» **WORK ORDER**:
Only the text belongs in the copy: retype each record exactly as it appears.

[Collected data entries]
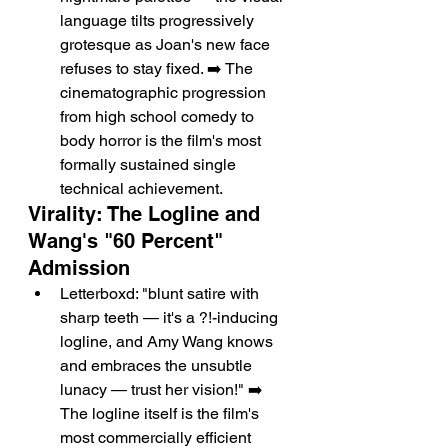
language tilts progressively 
grotesque as Joan's new face 
refuses to stay fixed. ➡️ The 
cinematographic progression 
from high school comedy to 
body horror is the film's most 
formally sustained single 
technical achievement.
Virality: The Logline and 
Wang's "60 Percent" 
Admission
Letterboxd: "blunt satire with 
sharp teeth — it's a ?!-inducing 
logline, and Amy Wang knows 
and embraces the unsubtle 
lunacy — trust her vision!" ➡️ 
The logline itself is the film's 
most commercially efficient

» **PROBLEM SOLUTION**:
language tilts progressively 
grotesque as Joan's new face 
refuses to stay fixed. ➡️ The 
cinematographic progression 
from high school comedy to 
body horror is the film's most 
formally sustained single 
technical achievement.
Virality: The Logline and 
Wang's "60 Percent" 
Admission
Letterboxd: "blunt satire with 
sharp teeth — it's a ?!-inducing 
logline, and Amy Wang knows 
and embraces the unsubtle 
lunacy — trust her vision!" ➡️ 
The logline itself is the film's 
most commercially efficient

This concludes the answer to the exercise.